Simplicity: You remove the need for a separate retriever module, making the architecture cleaner and easier to maintain.
Experiments and Key Findings
The authors tested CAG on the SQuAD and HotPotQA datasets, two standard question-answering benchmarks. Both datasets have different demands—SQuAD focuses on single-context comprehension, while HotPotQA requires multi-hop reasoning across multiple documents. They created multiple configurations (small, medium, large) by varying the number of documents to simulate increasing complexity.
The baseline RAG systems used two types of retrieval:
Sparse Retrieval (BM25): Ranks documents based on keyword matching and frequency.
Dense Retrieval (OpenAI Embeddings): Uses vector representations for semantic similarity matching.
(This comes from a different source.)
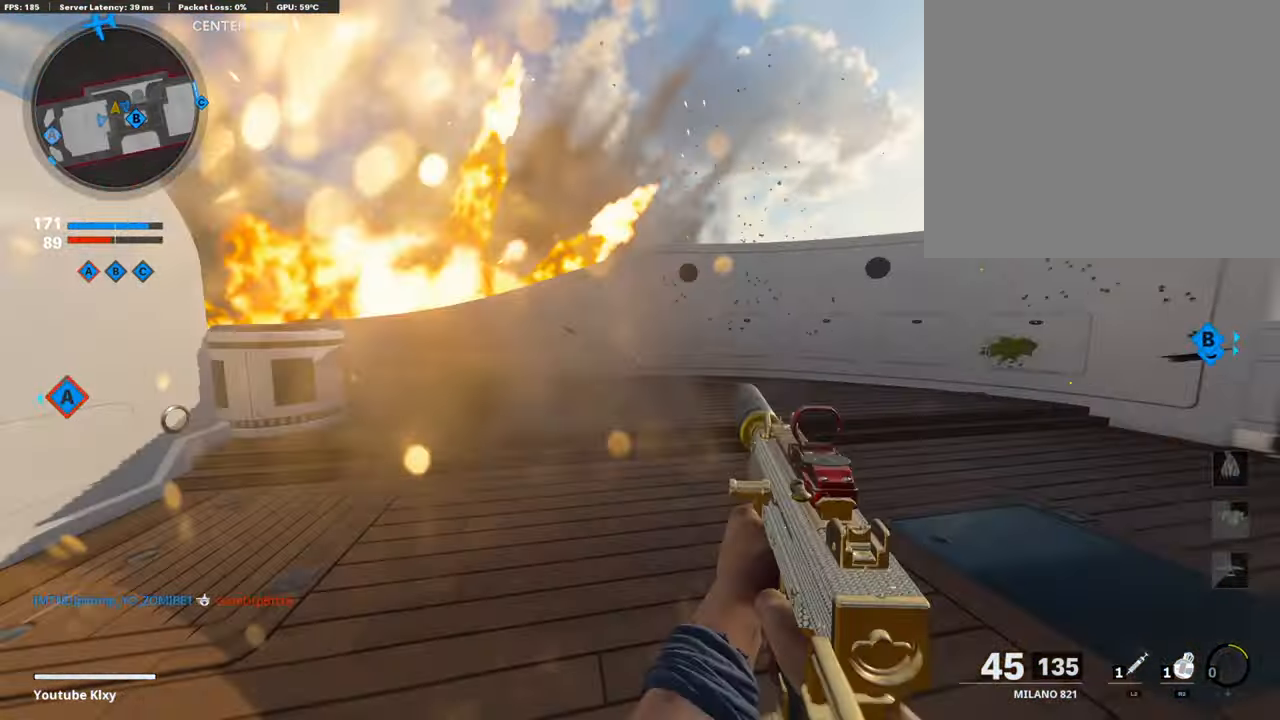
{"buttons": [], "left_stick": "up", "right_stick": "left", "events": [[67, "left_stick", "left"], [169, "left_stick", "up"], [219, "right_stick", "left"], [270, "L3", "down"], [371, "L3", "up"], [371, "right_stick", "center"], [489, "right_stick", "left"]]}
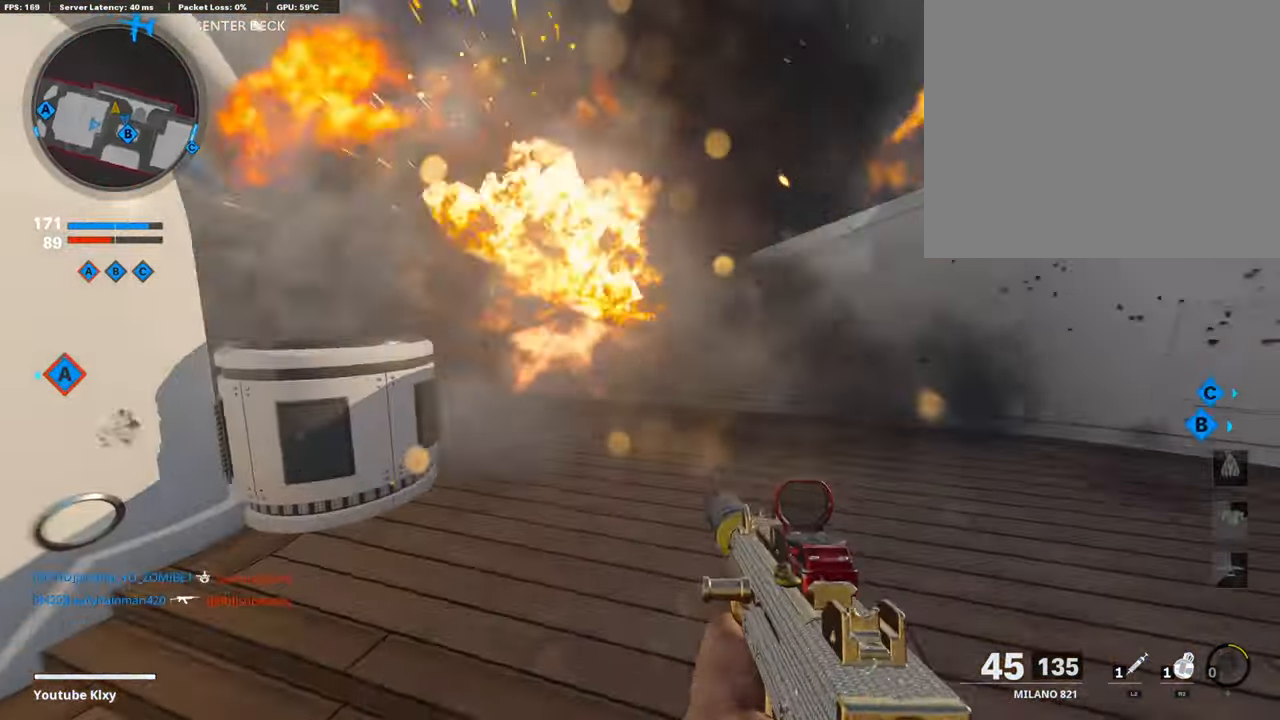
{"buttons": [], "left_stick": "up", "right_stick": "right", "events": [[118, "right_stick", "center"], [286, "right_stick", "left"], [370, "right_stick", "center"], [421, "right_stick", "down-right"], [488, "right_stick", "right"]]}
In contrast, CAG directly loaded all the documents into the LLM’s context. The results showed that CAG had higher BERTScores in most test cases—especially in tasks requiring reasoning over multiple documents—since it wasn’t limited by the retrieval step's accuracy.
Performance Metrics: Generation Time and BERTScore
The most impressive gains were in generation time. With CAG, generation time was reduced drastically because there was no need to fetch and encode documents on the fly:
For HotPotQA (large configuration), CAG took 2.32 seconds compared to 94.34 seconds for a RAG system.
For SQuAD (medium configuration), CAG generated responses in 1.73 seconds versus 13.35 seconds with RAG.
By preloading everything, the model processes the query faster and holistically. Instead of stitching together results from scattered documents retrieved mid-inference, CAG forms a unified picture from the start.
Conclusion: When Simpler is Smarter
CAG shines when your knowledge base is well-defined and manageable. It avoids the complexity and pitfalls of retrieval errors by shifting the heavy lifting to the preloading phase. This approach fits particularly well for tasks like customer support, medical FAQs, or document-based Q&A—essentially any scenario where the knowledge is structured and doesn’t need constant updating.
By leveraging long-context LLMs and KV caching, CAG simplifies the entire workflow without sacrificing performance. It’s a practical alternative for systems where retrieval isn’t a must but fast, contextually-rich generation is essential.
So overall, CAG is particularly advantageous when:
The knowledge base is relatively static (doesn't change very frequently).
The knowledge base is large but still manageable to encode into a KV cache.
Fast response times are crucial.
Users are likely to ask a variety of questions related to the same underlying knowledge.